Into and Out of Dislocation
Reviewed by Tim Walker, Fri., Aug. 4, 2000
Into and Out of Dislocation
by C. S. GiscombeNorth Point Press, 343 pp., $24
This intriguing memoir, the first book of prose from poet-professor C. S. Giscombe, explores themes of geography, race, and family in an intentionally disjointed narrative continually passing back and forth in time and place. Various sections deal with the author's past homes and travels across the U.S., in Jamaica and England, and especially throughout Canada. Many themes arise again and again, for example race relations, Giscombe's own family relationships, and the apocryphal nature of both oral family histories and written "official" histories. The author also provides insight on physical injuries (he lost an arm in a boyhood accident), on being an intellectual from the black middle class, on train travel, and on the joys and perils of bicycling long distances.
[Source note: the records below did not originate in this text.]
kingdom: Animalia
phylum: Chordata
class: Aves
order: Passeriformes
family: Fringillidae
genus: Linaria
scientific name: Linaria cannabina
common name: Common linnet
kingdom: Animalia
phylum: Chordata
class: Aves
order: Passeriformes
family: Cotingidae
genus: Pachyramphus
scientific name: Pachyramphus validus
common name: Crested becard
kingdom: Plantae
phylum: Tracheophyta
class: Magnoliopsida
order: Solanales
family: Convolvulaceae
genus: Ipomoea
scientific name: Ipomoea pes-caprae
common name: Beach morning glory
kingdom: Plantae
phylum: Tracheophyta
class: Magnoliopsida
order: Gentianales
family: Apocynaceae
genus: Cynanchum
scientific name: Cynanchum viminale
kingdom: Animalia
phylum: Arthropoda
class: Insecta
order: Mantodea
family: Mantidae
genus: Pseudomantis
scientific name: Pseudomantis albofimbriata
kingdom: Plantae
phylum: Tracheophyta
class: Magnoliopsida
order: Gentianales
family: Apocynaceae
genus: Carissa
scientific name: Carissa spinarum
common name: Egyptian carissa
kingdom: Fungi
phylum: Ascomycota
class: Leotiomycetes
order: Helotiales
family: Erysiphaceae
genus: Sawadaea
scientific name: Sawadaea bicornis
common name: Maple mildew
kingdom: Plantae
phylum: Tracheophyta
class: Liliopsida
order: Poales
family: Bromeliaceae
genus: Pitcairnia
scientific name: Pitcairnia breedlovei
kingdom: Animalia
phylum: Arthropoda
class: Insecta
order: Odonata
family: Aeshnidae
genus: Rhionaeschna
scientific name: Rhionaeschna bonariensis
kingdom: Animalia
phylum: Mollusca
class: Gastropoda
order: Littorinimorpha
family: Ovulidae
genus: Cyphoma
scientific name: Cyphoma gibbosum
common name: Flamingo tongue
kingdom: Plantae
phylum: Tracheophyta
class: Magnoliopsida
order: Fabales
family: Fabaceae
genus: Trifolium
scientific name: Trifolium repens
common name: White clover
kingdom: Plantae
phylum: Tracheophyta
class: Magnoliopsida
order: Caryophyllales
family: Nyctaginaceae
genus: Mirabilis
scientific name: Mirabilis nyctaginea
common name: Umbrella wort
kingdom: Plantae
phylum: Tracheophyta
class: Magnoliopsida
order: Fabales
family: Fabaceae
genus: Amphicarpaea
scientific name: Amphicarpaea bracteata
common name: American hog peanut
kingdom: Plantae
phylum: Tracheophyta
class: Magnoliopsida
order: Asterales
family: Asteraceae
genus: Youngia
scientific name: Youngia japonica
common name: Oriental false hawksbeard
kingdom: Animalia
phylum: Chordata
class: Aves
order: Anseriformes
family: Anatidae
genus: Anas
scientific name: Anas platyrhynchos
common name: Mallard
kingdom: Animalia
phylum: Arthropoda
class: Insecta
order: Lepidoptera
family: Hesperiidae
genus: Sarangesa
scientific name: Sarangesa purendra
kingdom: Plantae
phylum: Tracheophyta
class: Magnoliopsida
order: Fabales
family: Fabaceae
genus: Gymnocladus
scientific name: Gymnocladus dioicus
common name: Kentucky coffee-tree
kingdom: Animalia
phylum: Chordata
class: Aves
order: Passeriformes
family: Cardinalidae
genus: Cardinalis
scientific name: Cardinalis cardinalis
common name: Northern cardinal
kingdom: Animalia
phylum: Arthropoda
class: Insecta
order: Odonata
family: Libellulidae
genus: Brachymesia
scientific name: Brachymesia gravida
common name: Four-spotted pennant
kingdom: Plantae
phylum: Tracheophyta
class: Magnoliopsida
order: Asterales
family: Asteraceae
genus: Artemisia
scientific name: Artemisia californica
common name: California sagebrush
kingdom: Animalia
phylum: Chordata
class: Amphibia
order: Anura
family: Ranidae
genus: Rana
Through all of these twists and turns, the center of Giscombe's narrative is his quest to track the life of his possible kinsman John R. Giscome (the alternate spelling is important), a black Jamaican explorer and miner active in British Columbia in the late 19th century. Particularly in the book's recurring "Winter in Fort George" sections, Giscombe recounts his own experiences living near the locus of Giscome's activity and trying to come to grips with it across the intervening century.
Giscome was a pioneer -- a term, Giscombe notes, usually reserved for whites. He was a successful and ultimately well-to-do black man operating in a world far from his own background in Jamaica and far from the author's perspective as an academic nomad roving from one U.S. university to another in search of better work. The gaps to be bridged -- geographic, chronological, educational, sociological -- provide fertile ground for Giscombe's analysis. And, since few of Giscombe's U.S. readers could claim a fascination for Canada as abiding as his own, the space between author and reader likewise stimulates the reader's thinking along many lines.
Although the prose is usually lucid and often thought-provoking, this is not a book to read for the craft of its structure or sentences; Giscombe is no John McPhee. Worse, some of his analyses ring false. In particular, he seems underfunded with data; his is a very personal journey but not an impeccably researched one. The book finally feels inchoate, as if it were pulled together from some well-composed parts and some rambling or indolent ones. At too many points one asks, "Why is he telling me this? Why did he keep that detail in?" Ultimately, the author comes across as smart and sensitive -- surely an interesting person -- but unwise in the making of books. One looks for a book to be thought-provoking, though, and this one fills the bill: For all its faults, this is an interesting read because of the perspective it offers from a thoughtful person with unusual preoccupations.